[ASSIGNED TASK] Copy out every line of the material below word for word, in the same order.

(Page-level text extractions)
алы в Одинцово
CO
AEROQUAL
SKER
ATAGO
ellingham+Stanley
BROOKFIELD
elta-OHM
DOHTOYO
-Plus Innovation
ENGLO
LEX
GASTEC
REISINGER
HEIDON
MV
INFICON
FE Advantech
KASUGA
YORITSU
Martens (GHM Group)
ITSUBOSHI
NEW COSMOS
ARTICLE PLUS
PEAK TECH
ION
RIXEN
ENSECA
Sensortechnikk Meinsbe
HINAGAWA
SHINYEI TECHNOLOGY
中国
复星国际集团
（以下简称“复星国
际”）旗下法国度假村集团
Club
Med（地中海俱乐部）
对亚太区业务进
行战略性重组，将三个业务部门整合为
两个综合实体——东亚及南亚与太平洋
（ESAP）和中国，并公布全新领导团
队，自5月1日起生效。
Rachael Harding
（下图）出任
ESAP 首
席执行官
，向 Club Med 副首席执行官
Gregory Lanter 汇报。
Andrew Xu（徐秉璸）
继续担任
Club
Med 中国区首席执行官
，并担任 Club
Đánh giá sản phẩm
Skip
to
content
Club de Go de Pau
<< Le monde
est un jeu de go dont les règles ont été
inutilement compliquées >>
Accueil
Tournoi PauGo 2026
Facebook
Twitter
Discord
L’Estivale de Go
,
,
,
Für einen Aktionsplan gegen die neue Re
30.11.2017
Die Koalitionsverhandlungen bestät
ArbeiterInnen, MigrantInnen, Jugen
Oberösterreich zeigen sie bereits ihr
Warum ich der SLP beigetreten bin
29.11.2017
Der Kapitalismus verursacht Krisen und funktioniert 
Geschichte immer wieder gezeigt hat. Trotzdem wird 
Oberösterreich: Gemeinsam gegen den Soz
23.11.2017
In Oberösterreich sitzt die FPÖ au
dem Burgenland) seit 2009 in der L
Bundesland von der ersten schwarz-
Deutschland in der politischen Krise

[RESPONSE TO THIS EXERCISE]
алы в Одинцово
CO
AEROQUAL
SKER
ATAGO
ellingham+Stanley
BROOKFIELD
elta-OHM
DOHTOYO
-Plus Innovation
ENGLO
LEX
GASTEC
REISINGER
HEIDON
MV
INFICON
FE Advantech
KASUGA
YORITSU
Martens (GHM Group)
ITSUBOSHI
NEW COSMOS
ARTICLE PLUS
PEAK TECH
ION
RIXEN
ENSECA
Sensortechnikk Meinsbe
HINAGAWA
SHINYEI TECHNOLOGY
中国
复星国际集团
（以下简称“复星国
际”）旗下法国度假村集团
Club
Med（地中海俱乐部）
对亚太区业务进
行战略性重组，将三个业务部门整合为
两个综合实体——东亚及南亚与太平洋
（ESAP）和中国，并公布全新领导团
队，自5月1日起生效。
Rachael Harding
（下图）出任
ESAP 首
席执行官
，向 Club Med 副首席执行官
Gregory Lanter 汇报。
Andrew Xu（徐秉璸）
继续担任
Club
Med 中国区首席执行官
，并担任 Club
Đánh giá sản phẩm
Skip
to
content
Club de Go de Pau
<< Le monde
est un jeu de go dont les règles ont été
inutilement compliquées >>
Accueil
Tournoi PauGo 2026
Facebook
Twitter
Discord
L’Estivale de Go
,
,
,
Für einen Aktionsplan gegen die neue Re
30.11.2017
Die Koalitionsverhandlungen bestät
ArbeiterInnen, MigrantInnen, Jugen
Oberösterreich zeigen sie bereits ihr
Warum ich der SLP beigetreten bin
29.11.2017
Der Kapitalismus verursacht Krisen und funktioniert 
Geschichte immer wieder gezeigt hat. Trotzdem wird 
Oberösterreich: Gemeinsam gegen den Soz
23.11.2017
In Oberösterreich sitzt die FPÖ au
dem Burgenland) seit 2009 in der L
Bundesland von der ersten schwarz-
Deutschland in der politischen Krise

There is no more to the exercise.